* Tasks
1. Translate this sentence from the article on prepaid gas bonds below into Spanish: "Prepaid gas transactions are usually structured as tax-exempt bond sales where a municipal gas or electric utility can lock in a long-term supply of natural gas at discount prices."
2. In the article on prepaid gas bonds below, retype the passage from "Fitch lifted Morgan" up to and including "the previous positive.", word for word.

* Source document
++++++++

Bonds

Fitch Ratings has upgraded seven series of prepaid municipal energy transactions from four issuers, actions that follow the agency’s upgrade of Morgan Stanley, the guarantor to the gas supplier in all of the transactions.

Fitch lifted Morgan Stanley’s issuer default rating to A-plus from A Nov. 4, revising the outlook to stable at the higher rating from the previous positive.

On Thursday, the upgrades for prepaid natural gas deals from issuers in Kentucky, Alabama and California followed, also to A-plus from A, with stable outlook.

Fitch cited the “structured nature of the prepaid energy transactions,” including a contractual clause that requires Morgan Stanley to cover any missed obligations by parties to the deal.

By protecting against “any type of nonpayment for gas and the failure to deliver,” that clause goes a long way to insulate investors from risk, said Dennis Pidherny, a senior director at Fitch.

Prepaid gas transactions are usually structured as tax-exempt bond sales where a municipal gas or electric utility can lock in a long-term supply of natural gas at discount prices.

“All of the operational challenges that could arise, in terms of the physical delivery of gas, are in almost every single case buffered by the obligation of the banks to either purchase gas, or to make a cash payment to keep the bond structure intact,” Pidherny said.

Like most prepaid energy deals, Morgan Stanley’s are structured as tax-exempt revenue bonds, with debt service paid by individual utility providers. Most are also 30-year notes with a 10-year mandatory redemption, holding a special appeal for municipalities of all sizes looking to lock down a long-term supply of gas at a discounted rate, said Pidherny.

++++++++

[Data drawn from a collection]
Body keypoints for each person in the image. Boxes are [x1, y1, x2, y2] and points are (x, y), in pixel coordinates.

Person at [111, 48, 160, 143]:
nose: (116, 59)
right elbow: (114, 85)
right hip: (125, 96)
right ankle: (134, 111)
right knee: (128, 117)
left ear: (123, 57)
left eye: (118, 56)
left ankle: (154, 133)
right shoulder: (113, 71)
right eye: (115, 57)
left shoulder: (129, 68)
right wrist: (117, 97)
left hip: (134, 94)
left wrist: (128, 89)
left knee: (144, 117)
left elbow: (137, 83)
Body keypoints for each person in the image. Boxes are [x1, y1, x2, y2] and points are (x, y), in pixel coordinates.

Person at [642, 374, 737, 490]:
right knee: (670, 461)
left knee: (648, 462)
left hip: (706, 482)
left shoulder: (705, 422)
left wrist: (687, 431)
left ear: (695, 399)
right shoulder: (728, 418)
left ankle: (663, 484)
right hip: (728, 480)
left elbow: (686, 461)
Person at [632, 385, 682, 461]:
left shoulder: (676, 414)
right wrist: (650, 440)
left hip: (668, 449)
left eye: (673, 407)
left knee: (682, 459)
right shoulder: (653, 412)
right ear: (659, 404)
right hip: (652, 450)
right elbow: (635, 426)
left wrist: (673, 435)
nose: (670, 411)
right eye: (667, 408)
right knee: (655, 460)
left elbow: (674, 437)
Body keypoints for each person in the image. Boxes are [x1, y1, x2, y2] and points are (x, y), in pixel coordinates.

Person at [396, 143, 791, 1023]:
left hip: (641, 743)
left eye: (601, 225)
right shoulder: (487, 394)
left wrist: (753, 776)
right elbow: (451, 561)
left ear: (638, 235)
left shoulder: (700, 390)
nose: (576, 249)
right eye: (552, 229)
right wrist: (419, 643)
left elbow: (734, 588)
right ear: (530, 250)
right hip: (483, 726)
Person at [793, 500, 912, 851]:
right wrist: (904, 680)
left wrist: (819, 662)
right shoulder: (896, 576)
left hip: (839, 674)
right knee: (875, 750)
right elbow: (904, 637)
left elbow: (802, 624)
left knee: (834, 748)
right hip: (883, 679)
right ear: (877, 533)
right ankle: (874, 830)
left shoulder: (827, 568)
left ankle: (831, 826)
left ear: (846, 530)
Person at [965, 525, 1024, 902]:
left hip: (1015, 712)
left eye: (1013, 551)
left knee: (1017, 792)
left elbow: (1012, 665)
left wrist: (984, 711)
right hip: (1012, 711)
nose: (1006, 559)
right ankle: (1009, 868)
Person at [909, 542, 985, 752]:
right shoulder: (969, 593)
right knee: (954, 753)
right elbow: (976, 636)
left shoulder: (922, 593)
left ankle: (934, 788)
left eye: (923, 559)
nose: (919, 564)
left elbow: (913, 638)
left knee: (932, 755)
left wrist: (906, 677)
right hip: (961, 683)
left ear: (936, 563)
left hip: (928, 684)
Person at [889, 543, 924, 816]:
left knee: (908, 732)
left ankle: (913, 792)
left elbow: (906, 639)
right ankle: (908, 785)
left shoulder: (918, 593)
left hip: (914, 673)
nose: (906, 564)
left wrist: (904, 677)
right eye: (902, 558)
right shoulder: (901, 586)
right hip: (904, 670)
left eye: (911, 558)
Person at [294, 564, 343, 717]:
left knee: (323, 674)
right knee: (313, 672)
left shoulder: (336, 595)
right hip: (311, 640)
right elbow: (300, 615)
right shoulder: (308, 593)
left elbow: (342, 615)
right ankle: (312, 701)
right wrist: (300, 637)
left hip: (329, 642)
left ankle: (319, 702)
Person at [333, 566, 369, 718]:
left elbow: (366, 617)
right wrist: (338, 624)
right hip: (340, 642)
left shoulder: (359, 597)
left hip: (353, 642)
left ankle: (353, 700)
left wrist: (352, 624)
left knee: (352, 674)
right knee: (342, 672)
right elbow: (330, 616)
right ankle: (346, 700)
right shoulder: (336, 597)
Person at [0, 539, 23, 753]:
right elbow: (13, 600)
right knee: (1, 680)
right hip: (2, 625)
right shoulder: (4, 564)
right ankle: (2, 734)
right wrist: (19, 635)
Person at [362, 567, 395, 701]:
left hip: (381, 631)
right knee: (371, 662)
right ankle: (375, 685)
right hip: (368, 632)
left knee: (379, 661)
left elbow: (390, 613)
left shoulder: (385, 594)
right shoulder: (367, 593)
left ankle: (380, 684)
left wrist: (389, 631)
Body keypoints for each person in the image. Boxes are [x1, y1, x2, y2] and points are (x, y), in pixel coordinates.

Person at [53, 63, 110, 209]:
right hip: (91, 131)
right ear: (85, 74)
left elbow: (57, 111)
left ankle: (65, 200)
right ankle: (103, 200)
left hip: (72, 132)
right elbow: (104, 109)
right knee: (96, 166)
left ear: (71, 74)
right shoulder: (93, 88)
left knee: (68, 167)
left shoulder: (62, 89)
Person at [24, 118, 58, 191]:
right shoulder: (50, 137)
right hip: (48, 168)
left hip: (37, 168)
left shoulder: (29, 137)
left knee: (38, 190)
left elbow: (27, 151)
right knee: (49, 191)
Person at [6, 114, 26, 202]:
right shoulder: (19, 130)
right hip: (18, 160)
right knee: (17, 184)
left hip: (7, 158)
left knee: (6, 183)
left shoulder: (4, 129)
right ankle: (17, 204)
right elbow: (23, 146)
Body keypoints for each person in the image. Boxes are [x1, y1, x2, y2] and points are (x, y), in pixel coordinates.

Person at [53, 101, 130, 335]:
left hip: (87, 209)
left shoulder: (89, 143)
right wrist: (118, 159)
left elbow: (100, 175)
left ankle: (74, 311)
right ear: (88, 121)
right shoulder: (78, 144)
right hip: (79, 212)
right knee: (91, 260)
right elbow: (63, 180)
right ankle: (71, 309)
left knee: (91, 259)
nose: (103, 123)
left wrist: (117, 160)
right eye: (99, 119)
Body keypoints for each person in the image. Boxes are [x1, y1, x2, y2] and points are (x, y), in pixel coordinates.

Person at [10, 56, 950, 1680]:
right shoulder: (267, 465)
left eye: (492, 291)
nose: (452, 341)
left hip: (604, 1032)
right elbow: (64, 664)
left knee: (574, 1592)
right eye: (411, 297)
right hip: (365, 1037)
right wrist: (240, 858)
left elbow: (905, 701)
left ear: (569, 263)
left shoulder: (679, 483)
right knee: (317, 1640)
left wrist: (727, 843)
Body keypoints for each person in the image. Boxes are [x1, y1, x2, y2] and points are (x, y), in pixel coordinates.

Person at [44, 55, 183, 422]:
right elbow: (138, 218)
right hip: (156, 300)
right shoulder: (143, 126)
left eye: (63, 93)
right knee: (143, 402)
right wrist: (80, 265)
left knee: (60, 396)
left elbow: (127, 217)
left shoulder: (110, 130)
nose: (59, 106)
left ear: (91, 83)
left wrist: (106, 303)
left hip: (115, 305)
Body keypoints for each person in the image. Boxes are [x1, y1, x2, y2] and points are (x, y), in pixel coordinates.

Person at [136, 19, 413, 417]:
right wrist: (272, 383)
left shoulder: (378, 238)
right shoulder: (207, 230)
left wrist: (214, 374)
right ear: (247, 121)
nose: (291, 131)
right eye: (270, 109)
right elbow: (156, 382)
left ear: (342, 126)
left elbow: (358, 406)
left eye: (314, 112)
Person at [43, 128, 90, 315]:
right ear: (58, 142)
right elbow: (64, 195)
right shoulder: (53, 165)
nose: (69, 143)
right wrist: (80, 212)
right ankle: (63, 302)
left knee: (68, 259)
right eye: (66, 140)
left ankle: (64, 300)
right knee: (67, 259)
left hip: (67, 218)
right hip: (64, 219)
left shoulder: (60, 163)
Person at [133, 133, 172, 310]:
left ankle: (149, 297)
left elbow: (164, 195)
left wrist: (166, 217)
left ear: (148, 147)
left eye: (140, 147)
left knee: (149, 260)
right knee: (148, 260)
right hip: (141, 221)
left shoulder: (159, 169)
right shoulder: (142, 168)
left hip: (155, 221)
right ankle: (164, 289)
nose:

++++++++

* Answers for the exercise
1. Las transacciones de gas prepagado suelen estructurarse como ventas de bonos exentos de impuestos en las que una empresa municipal de servicios de gas o electricidad puede asegurar un suministro de gas natural a largo plazo a precios con descuento.

2.
Fitch lifted Morgan Stanley’s issuer default rating to A-plus from A Nov. 4, revising the outlook to stable at the higher rating from the previous positive.